Awal 2021, harga Bitcoin sempat naik tinggi dan mencetak rekor tertinggi sepanjang masa di level USD 58 ribu per koin. Salah satu penyebabnya yaitu keterlibatan sejumlah perusahan besar dalam transaksi mata uang kripto.
Namun yang terbaru, Tesla Inc mengumumkan investasi sebesar USD 1,5 miliar di bitcoin. Dengan alasan untuk memaksimalkan return dari uang tunai yang dimiliki perusahaan. Juga, Tesla buka opsi menerima pembayaran pembelian mobil dengan bitcoin.
Soal Bitcoin, Ini Peringatan dari Menkeu AS Janet Yellen
Menteri Keuangan Amerika Serikat (AS), Janet Yellen mengeluarkan peringatan tentang bahaya yang ditimbulkan bitcoin, baik bagi investor maupun publik.
Kendati ada penurunan harga yang tajam pada pekan ini, mata uang kripto bitcoin terus diperdagangkan di atas USD 53.000 atau Rp 747,95 juta (asumsi kurs Rp 14.112 per dolar AS) karena menerima dorongan dari berbagai sumber.
Baru-baru ini, Tesla berinvestasi di bitcoin dan mengumumkan bitcoin akan diterima sebagai salah satu alat pembayaran untuk produk Tesla.
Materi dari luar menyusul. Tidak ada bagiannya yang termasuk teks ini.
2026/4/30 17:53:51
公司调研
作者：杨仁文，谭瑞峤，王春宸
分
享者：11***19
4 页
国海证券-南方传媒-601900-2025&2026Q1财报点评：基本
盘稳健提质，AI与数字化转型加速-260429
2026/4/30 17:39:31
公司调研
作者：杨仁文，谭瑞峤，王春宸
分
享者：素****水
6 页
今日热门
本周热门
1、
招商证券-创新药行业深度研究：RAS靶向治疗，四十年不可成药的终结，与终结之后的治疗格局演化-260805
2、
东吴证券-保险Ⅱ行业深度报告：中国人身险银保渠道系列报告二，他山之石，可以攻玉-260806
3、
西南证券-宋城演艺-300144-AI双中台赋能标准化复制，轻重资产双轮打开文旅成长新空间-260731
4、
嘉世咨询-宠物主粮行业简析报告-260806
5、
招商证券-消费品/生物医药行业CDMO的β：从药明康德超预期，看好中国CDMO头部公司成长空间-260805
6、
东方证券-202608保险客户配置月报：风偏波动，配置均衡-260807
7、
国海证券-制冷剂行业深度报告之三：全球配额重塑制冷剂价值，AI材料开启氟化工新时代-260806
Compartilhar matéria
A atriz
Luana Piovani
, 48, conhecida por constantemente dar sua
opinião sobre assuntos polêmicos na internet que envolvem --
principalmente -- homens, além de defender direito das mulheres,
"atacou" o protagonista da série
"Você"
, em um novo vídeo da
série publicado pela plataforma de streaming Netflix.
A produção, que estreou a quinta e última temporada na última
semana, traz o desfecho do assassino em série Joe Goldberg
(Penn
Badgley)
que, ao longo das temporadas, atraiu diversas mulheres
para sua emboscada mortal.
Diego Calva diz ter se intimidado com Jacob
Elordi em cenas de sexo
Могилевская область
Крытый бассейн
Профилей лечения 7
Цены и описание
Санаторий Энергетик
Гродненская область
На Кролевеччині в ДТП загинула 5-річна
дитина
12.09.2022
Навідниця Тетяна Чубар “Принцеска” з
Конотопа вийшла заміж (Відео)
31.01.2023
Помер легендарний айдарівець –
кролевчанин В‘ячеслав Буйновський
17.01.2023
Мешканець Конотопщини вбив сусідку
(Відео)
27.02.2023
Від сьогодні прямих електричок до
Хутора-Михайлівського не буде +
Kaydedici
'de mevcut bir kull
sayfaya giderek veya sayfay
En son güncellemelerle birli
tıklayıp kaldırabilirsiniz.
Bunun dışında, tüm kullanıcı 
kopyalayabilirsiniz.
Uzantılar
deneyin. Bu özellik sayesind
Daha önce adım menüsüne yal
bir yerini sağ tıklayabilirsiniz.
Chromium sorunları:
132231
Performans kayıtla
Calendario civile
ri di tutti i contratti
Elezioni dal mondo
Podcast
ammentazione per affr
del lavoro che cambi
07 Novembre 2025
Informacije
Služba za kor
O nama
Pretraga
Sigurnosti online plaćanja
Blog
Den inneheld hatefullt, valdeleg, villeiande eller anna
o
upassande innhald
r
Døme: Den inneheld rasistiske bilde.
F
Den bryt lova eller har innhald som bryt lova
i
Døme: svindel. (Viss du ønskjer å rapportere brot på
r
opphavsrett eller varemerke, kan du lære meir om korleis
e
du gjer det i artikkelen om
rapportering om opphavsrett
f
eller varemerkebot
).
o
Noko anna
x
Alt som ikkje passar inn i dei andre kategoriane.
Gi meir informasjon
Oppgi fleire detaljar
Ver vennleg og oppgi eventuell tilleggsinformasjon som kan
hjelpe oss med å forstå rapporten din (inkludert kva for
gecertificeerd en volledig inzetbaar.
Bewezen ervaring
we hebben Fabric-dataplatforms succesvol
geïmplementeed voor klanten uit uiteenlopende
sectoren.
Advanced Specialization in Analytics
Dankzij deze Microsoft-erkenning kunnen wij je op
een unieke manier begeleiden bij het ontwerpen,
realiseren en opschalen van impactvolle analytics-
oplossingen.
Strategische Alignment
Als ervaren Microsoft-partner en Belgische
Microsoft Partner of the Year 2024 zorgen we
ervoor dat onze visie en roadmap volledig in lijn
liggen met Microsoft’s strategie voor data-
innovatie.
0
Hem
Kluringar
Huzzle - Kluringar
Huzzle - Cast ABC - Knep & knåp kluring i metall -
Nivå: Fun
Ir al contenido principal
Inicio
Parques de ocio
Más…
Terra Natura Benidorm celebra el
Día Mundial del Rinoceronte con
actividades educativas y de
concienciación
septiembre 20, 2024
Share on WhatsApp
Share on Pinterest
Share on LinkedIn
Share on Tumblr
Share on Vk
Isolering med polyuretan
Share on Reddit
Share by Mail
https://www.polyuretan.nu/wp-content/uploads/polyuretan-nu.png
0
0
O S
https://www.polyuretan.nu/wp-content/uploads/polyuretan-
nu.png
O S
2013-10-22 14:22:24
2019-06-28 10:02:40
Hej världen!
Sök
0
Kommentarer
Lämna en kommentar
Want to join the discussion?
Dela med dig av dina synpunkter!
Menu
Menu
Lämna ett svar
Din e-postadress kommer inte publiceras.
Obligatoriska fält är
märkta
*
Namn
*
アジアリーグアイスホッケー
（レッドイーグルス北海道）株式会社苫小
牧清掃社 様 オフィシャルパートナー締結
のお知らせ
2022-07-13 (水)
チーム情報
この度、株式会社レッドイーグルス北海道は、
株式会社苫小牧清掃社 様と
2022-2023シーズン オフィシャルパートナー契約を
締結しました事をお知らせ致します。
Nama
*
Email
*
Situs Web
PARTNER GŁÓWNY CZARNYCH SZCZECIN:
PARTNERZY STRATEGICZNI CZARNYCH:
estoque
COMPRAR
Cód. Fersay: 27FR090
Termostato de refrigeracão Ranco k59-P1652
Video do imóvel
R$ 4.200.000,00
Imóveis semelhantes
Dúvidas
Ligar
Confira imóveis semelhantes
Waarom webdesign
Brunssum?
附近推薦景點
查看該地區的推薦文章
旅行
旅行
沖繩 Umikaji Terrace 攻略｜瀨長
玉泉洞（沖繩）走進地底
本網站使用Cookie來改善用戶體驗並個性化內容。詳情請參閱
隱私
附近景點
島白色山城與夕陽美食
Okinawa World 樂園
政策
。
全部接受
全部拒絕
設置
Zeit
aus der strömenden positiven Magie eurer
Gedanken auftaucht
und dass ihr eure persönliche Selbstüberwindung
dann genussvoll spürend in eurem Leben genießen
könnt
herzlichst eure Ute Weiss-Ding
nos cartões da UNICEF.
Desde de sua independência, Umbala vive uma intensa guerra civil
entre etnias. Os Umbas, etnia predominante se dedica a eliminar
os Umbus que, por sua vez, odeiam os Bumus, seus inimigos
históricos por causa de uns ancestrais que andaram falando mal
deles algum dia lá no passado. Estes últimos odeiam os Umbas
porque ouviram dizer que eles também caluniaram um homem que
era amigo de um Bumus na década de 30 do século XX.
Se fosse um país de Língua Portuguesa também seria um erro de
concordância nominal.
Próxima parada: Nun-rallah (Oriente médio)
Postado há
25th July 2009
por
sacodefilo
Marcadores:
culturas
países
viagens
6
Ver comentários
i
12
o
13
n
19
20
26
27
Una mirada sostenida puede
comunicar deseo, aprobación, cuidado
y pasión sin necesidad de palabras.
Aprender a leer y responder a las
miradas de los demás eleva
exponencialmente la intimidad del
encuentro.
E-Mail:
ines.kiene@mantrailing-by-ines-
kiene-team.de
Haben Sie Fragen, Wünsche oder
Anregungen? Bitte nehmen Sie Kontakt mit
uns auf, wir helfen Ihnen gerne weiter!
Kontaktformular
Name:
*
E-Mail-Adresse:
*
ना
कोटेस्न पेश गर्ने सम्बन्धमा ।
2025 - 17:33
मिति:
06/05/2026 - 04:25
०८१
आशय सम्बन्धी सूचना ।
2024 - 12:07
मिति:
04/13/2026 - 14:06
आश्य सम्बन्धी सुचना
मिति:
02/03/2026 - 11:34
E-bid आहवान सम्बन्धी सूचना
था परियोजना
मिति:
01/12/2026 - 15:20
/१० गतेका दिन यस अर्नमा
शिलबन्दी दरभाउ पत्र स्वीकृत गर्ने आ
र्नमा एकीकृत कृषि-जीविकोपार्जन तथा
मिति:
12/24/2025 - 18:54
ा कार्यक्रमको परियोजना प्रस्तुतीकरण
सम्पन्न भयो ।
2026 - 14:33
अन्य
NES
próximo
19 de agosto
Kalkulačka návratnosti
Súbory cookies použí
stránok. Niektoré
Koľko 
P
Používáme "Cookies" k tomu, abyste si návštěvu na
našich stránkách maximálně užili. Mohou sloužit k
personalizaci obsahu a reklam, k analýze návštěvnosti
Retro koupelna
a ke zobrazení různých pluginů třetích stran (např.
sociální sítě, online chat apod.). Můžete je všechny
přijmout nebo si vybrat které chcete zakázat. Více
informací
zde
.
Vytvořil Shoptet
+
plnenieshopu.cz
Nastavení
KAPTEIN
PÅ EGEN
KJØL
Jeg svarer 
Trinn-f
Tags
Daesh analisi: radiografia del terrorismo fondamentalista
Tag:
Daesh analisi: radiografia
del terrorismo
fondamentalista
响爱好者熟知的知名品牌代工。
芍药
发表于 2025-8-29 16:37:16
Menurut Yellen masih ada pertanyaan penting tentang legitimasi dan stabilitas. “Saya tidak berpikir bitcoin digunakan sebagai mekanisme transaksi,” kata Yellen, seperti dikutip dai aman CNBC, Selasa (23/2/2021).
Sejauh bitcoin digunakan khawatir sering kali untuk keuangan gelap. “Ini adalah cara yang sangat tidak efisien untuk melakukan transaksi, dan jumlah energi yang dikonsumsi untuk memproses transaksi tersebut sangat mencengangkan,” imbuhnya.
Penambangan bitcoin mengharuskan pengguna untuk menyelesaikan persamaan matematika yang kompleks menggunakan pengaturan komputer bertenaga tinggi.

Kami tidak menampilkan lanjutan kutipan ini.